━━ Trecho do texto ━━
Renda Fixa local concentra captações do primeiro bimestre
O primeiro bimestre de 2015 foi marcado pela concentração das captações das companhias brasileiras em títulos domésticos de renda fixa. Assim como em janeiro, não foram realizadas ofertas com ações ou captações no mercado internacional no mês. Com isso, fevereiro é o quarto mês consecutivo sem operações no segmento local de renda variável, e o terceiro mês sem emissões externas. A desaceleração na captação de recursos, reflexo da piora das expectativas dos agentes em relação aos indicadores domésticos – como crescimento e nível de taxas de juros – também tem impactado o volume das ofertas domésticas com títulos de dívida. Em fevereiro, os dados consolidados até o momento apontam para um volume mensal de R$ 1 bilhão, muito abaixo da média de 2014, que chegou a R$ 10,6 bilhões por mês.
━━━
━━ Material fornecido ━━
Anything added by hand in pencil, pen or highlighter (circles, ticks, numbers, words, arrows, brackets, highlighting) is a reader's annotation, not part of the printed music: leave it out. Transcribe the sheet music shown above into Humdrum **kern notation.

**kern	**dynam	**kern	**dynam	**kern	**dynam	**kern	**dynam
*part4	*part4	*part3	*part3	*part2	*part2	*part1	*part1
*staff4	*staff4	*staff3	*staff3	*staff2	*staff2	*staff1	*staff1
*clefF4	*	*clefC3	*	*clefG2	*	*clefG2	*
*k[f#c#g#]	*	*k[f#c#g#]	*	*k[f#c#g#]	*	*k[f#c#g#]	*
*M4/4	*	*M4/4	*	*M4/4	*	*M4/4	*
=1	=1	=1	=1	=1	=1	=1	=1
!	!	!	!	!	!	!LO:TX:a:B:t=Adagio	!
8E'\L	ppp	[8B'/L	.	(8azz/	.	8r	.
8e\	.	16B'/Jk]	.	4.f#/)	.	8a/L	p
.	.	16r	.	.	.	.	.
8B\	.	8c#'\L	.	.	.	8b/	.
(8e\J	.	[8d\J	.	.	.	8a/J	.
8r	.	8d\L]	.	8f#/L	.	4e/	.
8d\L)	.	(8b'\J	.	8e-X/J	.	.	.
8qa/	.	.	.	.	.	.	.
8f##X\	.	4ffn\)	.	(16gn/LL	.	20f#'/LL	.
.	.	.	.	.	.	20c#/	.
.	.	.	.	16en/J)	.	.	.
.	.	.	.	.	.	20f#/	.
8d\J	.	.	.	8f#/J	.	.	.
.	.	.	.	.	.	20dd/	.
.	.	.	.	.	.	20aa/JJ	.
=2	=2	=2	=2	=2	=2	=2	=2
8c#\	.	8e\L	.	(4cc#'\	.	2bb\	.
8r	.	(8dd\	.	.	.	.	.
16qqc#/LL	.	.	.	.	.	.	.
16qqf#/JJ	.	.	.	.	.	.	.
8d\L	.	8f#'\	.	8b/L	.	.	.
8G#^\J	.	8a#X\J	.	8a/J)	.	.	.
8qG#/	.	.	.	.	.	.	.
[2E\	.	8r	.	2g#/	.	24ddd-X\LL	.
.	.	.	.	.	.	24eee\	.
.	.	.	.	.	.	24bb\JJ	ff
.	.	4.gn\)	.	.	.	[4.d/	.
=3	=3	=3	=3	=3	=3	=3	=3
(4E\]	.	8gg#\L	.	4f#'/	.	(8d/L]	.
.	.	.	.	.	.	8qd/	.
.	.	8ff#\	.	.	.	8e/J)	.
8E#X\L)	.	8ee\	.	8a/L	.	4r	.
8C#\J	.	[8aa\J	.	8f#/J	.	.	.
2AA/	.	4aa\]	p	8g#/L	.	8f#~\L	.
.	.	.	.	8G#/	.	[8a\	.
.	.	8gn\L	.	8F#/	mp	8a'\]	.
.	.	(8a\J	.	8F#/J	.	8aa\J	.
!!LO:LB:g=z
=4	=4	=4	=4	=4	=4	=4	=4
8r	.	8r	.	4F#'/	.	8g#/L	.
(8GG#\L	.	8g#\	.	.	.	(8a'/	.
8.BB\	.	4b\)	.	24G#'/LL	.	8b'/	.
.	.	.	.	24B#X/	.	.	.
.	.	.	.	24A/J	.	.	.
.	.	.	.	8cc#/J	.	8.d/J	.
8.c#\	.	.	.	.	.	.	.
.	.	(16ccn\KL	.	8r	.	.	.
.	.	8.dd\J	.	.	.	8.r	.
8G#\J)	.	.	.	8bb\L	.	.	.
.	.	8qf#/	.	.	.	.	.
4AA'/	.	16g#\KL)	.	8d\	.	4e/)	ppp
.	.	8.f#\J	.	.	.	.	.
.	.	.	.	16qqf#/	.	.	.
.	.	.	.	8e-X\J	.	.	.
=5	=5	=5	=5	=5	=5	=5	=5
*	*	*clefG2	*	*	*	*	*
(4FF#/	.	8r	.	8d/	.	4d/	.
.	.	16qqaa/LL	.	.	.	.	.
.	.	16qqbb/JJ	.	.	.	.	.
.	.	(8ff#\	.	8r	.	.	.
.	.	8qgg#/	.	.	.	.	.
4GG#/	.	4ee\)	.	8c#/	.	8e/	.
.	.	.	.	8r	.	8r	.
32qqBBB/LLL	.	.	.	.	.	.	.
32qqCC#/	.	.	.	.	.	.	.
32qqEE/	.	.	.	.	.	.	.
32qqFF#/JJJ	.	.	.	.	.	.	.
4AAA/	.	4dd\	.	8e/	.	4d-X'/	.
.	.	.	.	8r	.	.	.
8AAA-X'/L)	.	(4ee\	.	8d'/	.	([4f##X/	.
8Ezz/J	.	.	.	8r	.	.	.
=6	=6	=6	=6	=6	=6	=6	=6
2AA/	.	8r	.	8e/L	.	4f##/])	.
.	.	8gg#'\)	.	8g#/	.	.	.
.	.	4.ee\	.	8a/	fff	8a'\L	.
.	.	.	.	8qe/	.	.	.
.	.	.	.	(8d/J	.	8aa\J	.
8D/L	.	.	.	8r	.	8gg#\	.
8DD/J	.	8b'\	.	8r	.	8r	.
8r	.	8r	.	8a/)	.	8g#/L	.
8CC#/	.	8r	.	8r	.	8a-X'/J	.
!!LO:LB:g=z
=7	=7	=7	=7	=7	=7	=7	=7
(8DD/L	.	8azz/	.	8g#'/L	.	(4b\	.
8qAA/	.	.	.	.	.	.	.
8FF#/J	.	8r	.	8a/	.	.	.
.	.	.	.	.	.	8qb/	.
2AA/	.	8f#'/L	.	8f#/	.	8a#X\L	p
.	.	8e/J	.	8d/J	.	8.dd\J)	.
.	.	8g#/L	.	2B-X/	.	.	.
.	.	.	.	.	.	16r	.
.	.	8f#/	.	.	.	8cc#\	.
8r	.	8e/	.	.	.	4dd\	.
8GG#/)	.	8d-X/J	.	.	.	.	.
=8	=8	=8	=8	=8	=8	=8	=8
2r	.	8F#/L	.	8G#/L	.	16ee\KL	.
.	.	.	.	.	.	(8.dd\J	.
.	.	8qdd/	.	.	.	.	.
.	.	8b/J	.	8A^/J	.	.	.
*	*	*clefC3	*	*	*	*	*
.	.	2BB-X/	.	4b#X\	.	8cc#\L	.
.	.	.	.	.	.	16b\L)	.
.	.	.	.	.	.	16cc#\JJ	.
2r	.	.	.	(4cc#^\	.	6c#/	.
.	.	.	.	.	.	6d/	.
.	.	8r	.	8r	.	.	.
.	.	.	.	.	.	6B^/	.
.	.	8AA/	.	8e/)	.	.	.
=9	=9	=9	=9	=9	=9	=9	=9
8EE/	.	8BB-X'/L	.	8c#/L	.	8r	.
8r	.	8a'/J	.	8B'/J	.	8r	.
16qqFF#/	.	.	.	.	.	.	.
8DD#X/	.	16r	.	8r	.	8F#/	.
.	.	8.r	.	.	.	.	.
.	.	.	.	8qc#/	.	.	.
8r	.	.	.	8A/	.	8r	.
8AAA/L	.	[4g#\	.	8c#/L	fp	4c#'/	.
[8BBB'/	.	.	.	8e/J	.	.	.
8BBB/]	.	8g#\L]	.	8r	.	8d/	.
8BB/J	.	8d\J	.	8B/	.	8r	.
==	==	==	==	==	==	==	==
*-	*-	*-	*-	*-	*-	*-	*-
━━━
**Exercícios:**
A – Reescreva o trecho do texto sobre as captações do primeiro bimestre que vai de "Renda Fixa local" até "bilhões por mês.", trocando "fevereiro" por "março".
B – Dê sequência ao texto sobre as captações do primeiro bimestre a partir da última frase dele.

**Respostas:**
A –
Renda Fixa local concentra captações do primeiro bimestre
O primeiro bimestre de 2015 foi marcado pela concentração das captações das companhias brasileiras em títulos domésticos de renda fixa. Assim como em janeiro, não foram realizadas ofertas com ações ou captações no mercado internacional no mês. Com isso, março é o quarto mês consecutivo sem operações no segmento local de renda variável, e o terceiro mês sem emissões externas. A desaceleração na captação de recursos, reflexo da piora das expectativas dos agentes em relação aos indicadores domésticos – como crescimento e nível de taxas de juros – também tem impactado o volume das ofertas domésticas com títulos de dívida. Em março, os dados consolidados até o momento apontam para um volume mensal de R$ 1 bilhão, muito abaixo da média de 2014, que chegou a R$ 10,6 bilhões por mês.

B –
Foram realizadas apenas três ofertas de debêntures, que somaram R$ 851 milhões, seguidas de duas captações com notas promissórias, no montante de R$ 93 milhões, e uma emissão de CRI, de R$ 90 milhões. Destacou-se no período a oferta de debêntures da MRS Logística, que movimentou R$ 551 milhões e foi a única oferta registrada via ICVM 400. Ainda no mercado doméstico, encontram-se em processo de análise duas ofertas de ações e três de debêntures, estas últimas com volume total de R$ 1,7 bilhão, além de uma operação com FIDCs, de R$ 525 milhões. Já no mercado internacional, a elevação da percepção de risco país por parte dos investidores estrangeiros, e as questões relacionadas à divulgação do balanço da Petrobras, que usualmente é a responsável pela abertura das operações externas, justificam a ausência de ofertas. No mesmo período de 2014, as emissões internacionais já chegavam a US$ 7,5 bilhões.